Specifically, I remember sitting in West gym, surrounded by hundreds and hundreds of other kids who were just like me. They were all starting fresh, and some of them were coming from places much farther than myself. We all had something in common, we were all about to start the next step of our lives, leaving bits and pieces of our old lives behind us. High school was officially over, and it was time to start the next chapter. I sat there in group 63 for FASS, listening to Blake Fly give us an incredible speech. He said that University was hard, but our lives after would be much harder. He claimed that right now was the time to make mistakes and learn from them. We ranged from as young as 17 to 26, and we were all just starting our lives. Everything prior to that moment didn’t matter, but whatever happened next, was for us to decide as both students and young adults. As he strummed his guitar to Wonderwall by Oasis, he explained that we needed to balance our time- specifically with academics, our personal lives, and exercise and sleep. When any of those four things are out of balance, we suffer the consequences.
For the last two years, I had no handle on balancing my life whatsoever. I was doing university completely wrong. It wasn’t until this year that I’ve made time for myself and my creative life. As much as I love being a Communications major, it’s never been my ultimate goal to work a 9-5 job. That’s why I’ve been hustling so hard to create successful side projects to keep me afloat after I graduate. I had always told myself that I would get out of university by the time I was 21, which happens to be within the span of another year. I’ve taken up to 6 courses in past semesters in order to race to the finish line, but the closer I get, the less I want to leave. Lately I’ve had to take a step back and ask myself what the rush was. If this is really the time I’m supposed to be living my best life and making mistakes, then what is the point of always rushing everything? I know for a fact that I definitely don’t want to walk past the AQ pond dressed head to toe in my robes and wish I had balanced my time better here.
This week I worked with Gary Mo (@yuen.wm) for both a school project of his, as well as his own creative idea. He’s taking a course at Emily Carr and the assignment was to shoot monochromatic portraits using leaves. Unfortunately, he’s not a fan of leaves so we ditched the assignment quite quickly after we showed up on location. He brought large pieces of lace to create patterns on my face when the sun rays hit it. I always love working with Gary because we don’t have any time constraints or specific conceptual shots we need to get by then end of the work period. Gary holds a very special place in my heart as he was the one to give me advice when I was questioning my own creative decisions. He had advice much like Blake Fly, specifically voicing that I was young and asked me, “what’s the worst that could happen.” Since then, I’ve been fully committed to my creative life.

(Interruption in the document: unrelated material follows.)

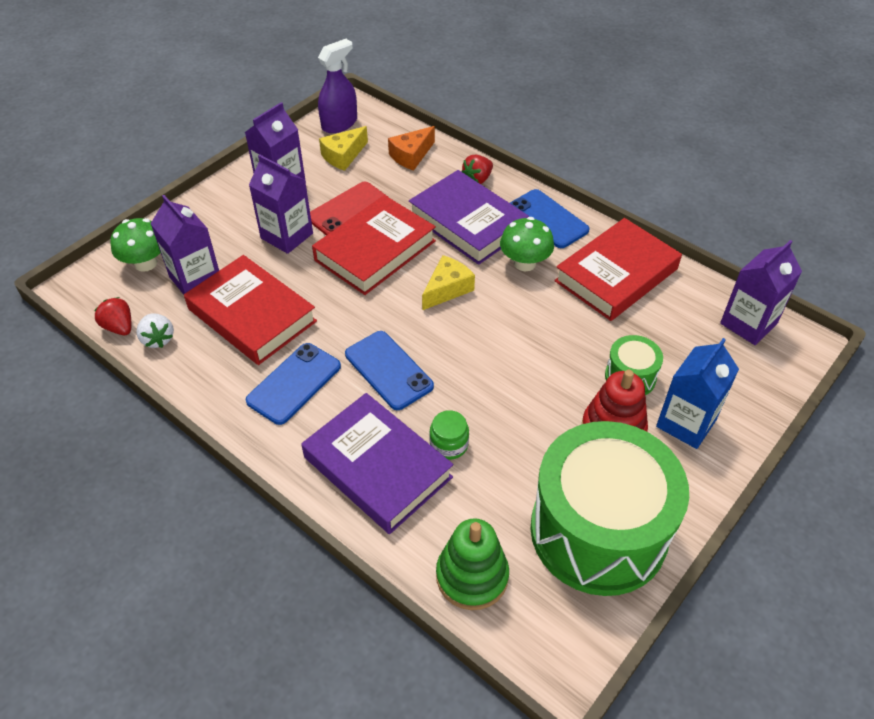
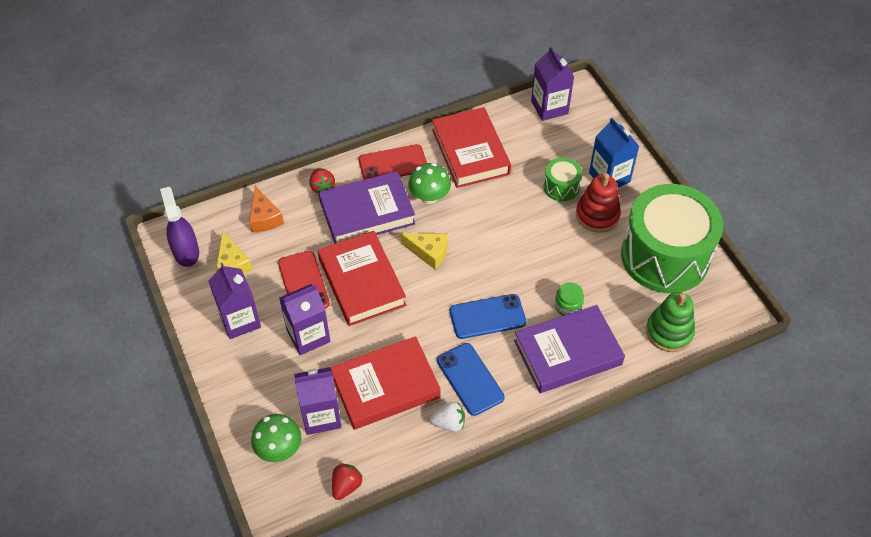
camera: 65 degrees left, 5 degrees up
red strawberry [94,297,131,335] -> red strawberry turned 135 degrees clockwise [332,463,363,500]
white strawberry [136,313,174,348] -> white strawberry moved to [430,402,465,432]
yellow cheese [422,255,475,310] -> yellow cheese turned 135 degrees clockwise [401,233,448,270]
blue phone [510,189,589,248] -> red phone [359,144,427,180]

In my last post, I voiced that I’ve been struggling with a creative block and I think I was so focused on making it in the creative industry that I lost sight of my youth. I have a tendency to prioritize one or two things in my life, so I don’t have to deal with other things which is most generally my personal life. Never have I ever felt like my life was passing me by so fast until recently when people remind me that I only have one more year of school left. I’ve been working so hard on my creative projects that I’ve over-spun my gears. It’s not that I don’t to create right now, I think I just need to go out and take some time to reflect on myself and where I’m at in my own life. I spend too much time thinking about the future, and not enough time thinking about right now. In order to keep creating, I need to find that balance.